● **REQUIRED WORK**:
a – Answer these questions using the excerpted passage about restaurant food preparation.
(i) According to the friend who waitressed at Applebee's, how was almost everything prepared?
(ii) How often was chili cooked from scratch at Chili's around 1989, and in about what quantity?
(iii) Which three deliveries arrived every morning?
b – Print the part of the passage on restaurant food preparation starting at "I am friends" and ending at "of the line.".
c – Carry on the passage about restaurant food preparation beyond its final sentence.

● **EXCERPTED PASSAGE**:
------------
I am friends with someone who waitressed at Applebee’s about five years ago. She said almost everything was pre-made and frozen, FWIW.

In my experience in working in a number of restaurants over a four year period, the waitstaff never voluntarily entered into the kitchen or had much of a clue what happened on the cooking side of the line.

Stranger

At least in the Chili’s chain ca. 1989, just about everything was made from scratch, save buns and ground beef patties. They didn’t grind beef, make burger patties or bake bread, but they did do the following labor-intensive things which I’m sure some of which have changed (fries, for sure):
[ul]
[li]Cleaned, cut and pre-fried the french fries (every morning), with a final crisp-up frying to order.[/li][li]Fried all the tortilla chips from corn tortillas every day.[/li][li]Fried all the taco shells from corn tortillas every day.[/li][li]Fried all the taco salad shells from tortillas (don’t recall what kind)[/li][li]Chopped heads of lettuce for salads every day.[/li][li]Chopped tomatoes, carrots, etc… for salads every day.[/li][li]Mixed the honey mustard dressing from Grey Poupon, Miracle Whip and honey[/li][li]Cooked chili from scratch once a week in about a 40 gallon quantity[/li][li]Smoked pork ribs once a week in an electric smoker that looked like R2D2.[/li][li]Mixed various other condiments and sauces weekly or daily.[/li][/ul]

We had a meat delivery (non-frozen from a local processor), a vegetable delivery and a bakery delivery every morning.
------------
● **DATA EXTRACT**:
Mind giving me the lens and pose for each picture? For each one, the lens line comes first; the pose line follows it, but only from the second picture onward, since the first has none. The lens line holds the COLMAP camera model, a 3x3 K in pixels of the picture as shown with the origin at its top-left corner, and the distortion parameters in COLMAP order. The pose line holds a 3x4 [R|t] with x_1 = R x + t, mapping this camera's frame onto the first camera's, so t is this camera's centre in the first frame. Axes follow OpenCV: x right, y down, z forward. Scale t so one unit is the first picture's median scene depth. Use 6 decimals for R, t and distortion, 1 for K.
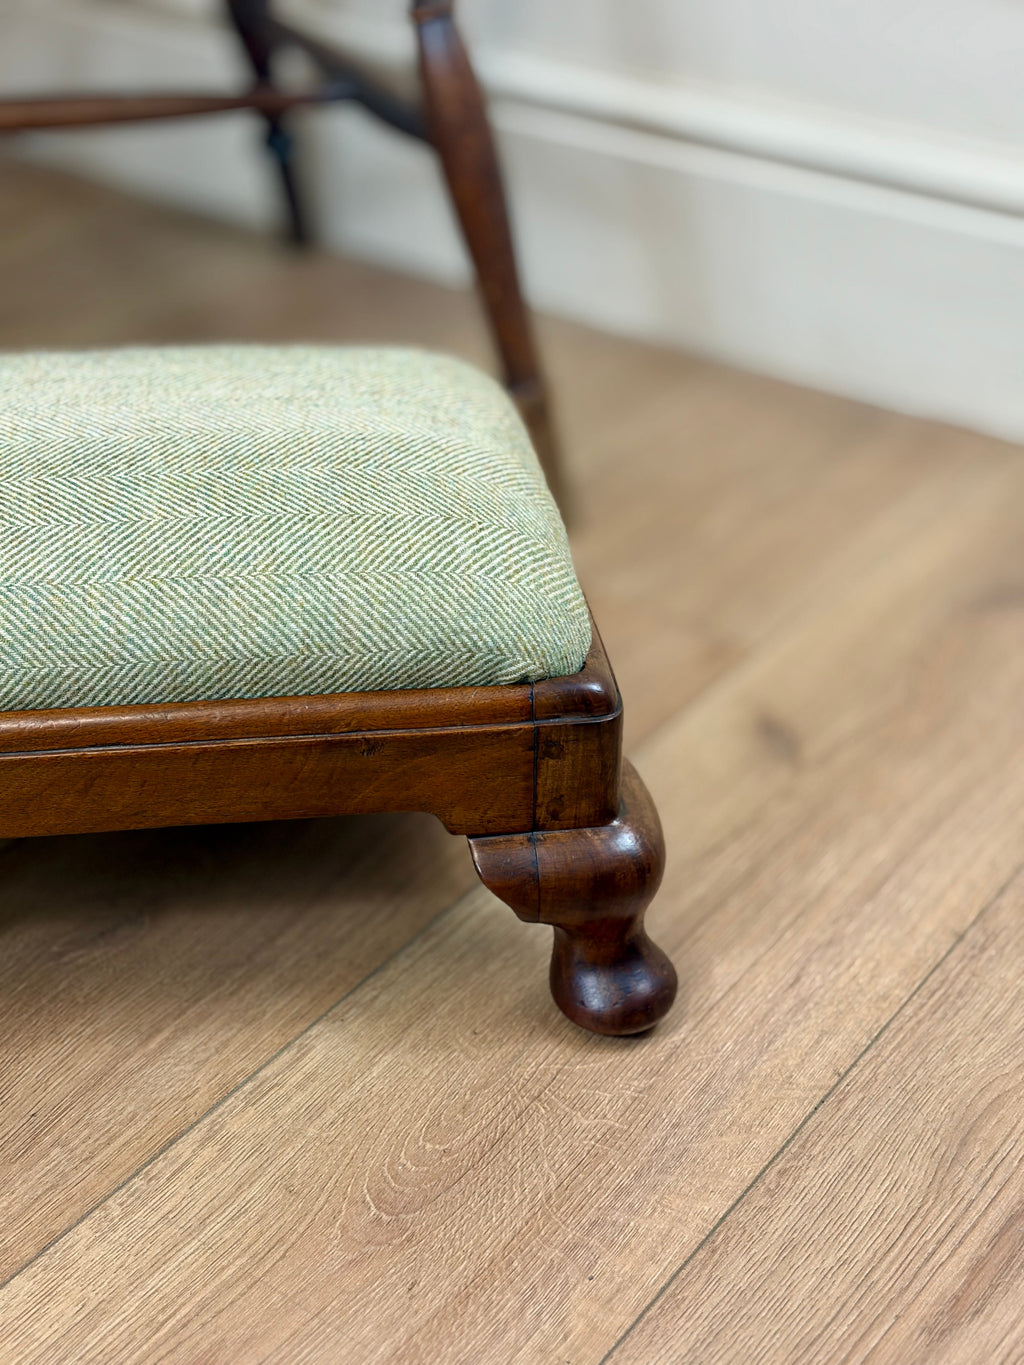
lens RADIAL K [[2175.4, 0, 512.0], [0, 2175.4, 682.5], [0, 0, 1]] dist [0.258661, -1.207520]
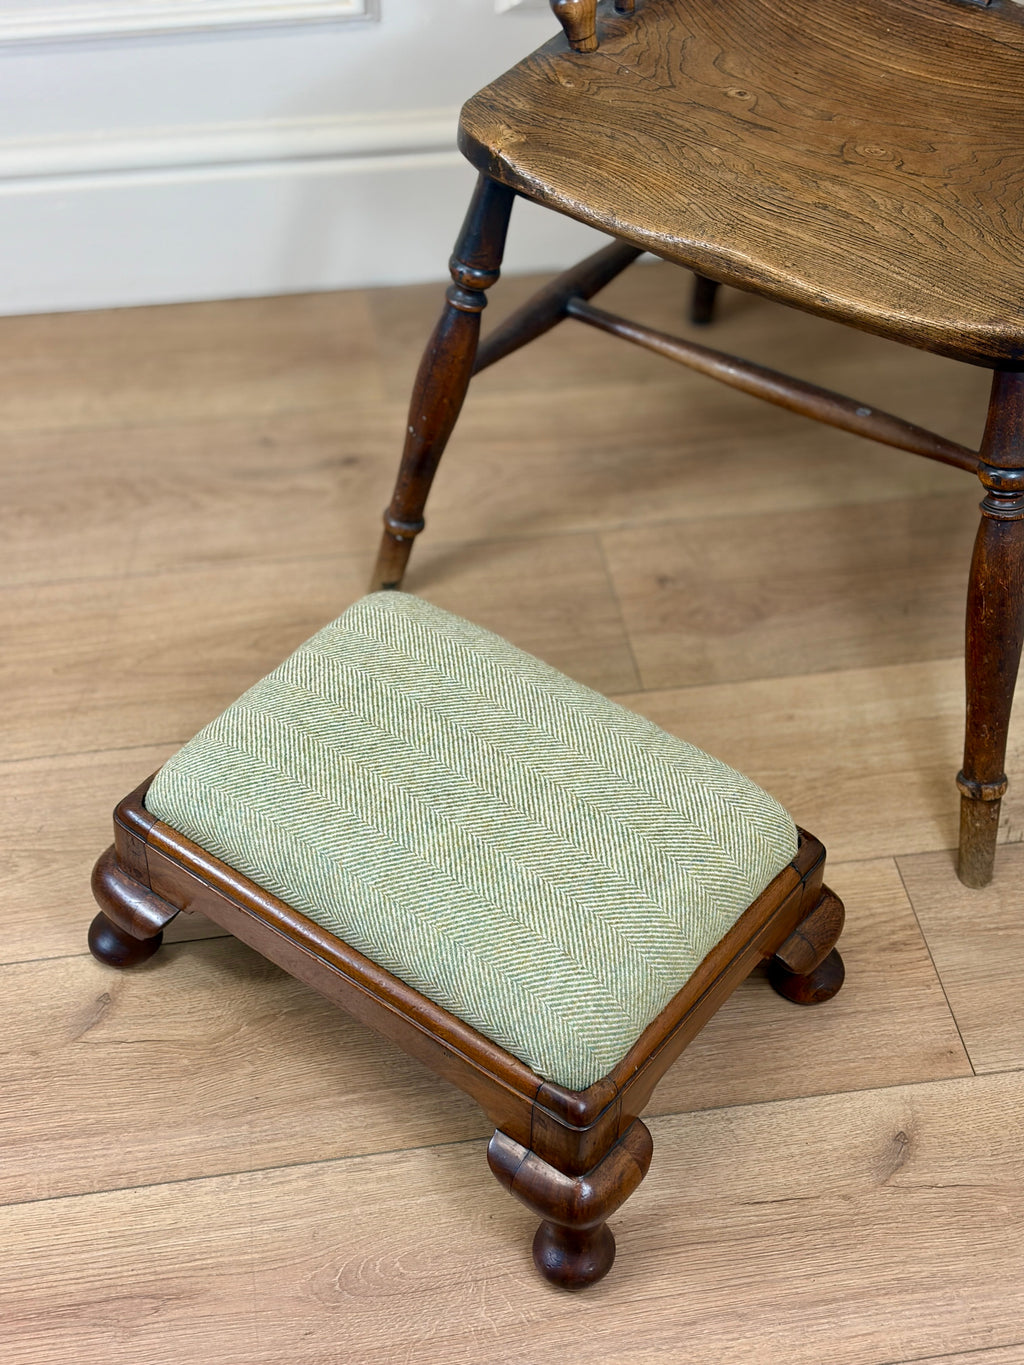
------------
● **RESPONSES**:
a –
(i) Almost everything was pre-made and frozen.
(ii) Once a week, in about a 40-gallon quantity.
(iii) A meat delivery, a vegetable delivery and a bakery delivery.

b –
I am friends with someone who waitressed at Applebee’s about five years ago. She said almost everything was pre-made and frozen, FWIW.

In my experience in working in a number of restaurants over a four year period, the waitstaff never voluntarily entered into the kitchen or had much of a clue what happened on the cooking side of the line.

c –
My uncle works at a Shari’s, which is a northwestern chain of the same tier as Applebee’s. He also used to work at Applebee’s for a brief time a number of years ago.

He is a long time cook/“chef”, and he says that he does very little cooking at such places. He says that the steaks are cooked fresh, obviously, and things like eggs too. But almost everything else is pre-packaged and just warmed up.

It’s probably not a microwave but a food rethermalizer.

Just like the type used for home cooking. Who doesn’t have fond memories of their grandmother slaving over the rethermalizer for a few minutes to make those special homemade meals?

How it might have been done 25 years ago really doesn’t count. The restaurant game has completely changed since then.

Even linen-napkin places use a lot of pre-portioned and prepared components, some not too far from heat-n-serve.

Having never worked at Applebee’s but for their distributor, I can tell you that ten years ago, most of the sides were pre-prepared, from premarinated, frozen steaks, to smashed potatoes to soup to signature cocktail mixes. The produce for salads was specially mixed and bagged for them.

The sad part is that they were far from alone.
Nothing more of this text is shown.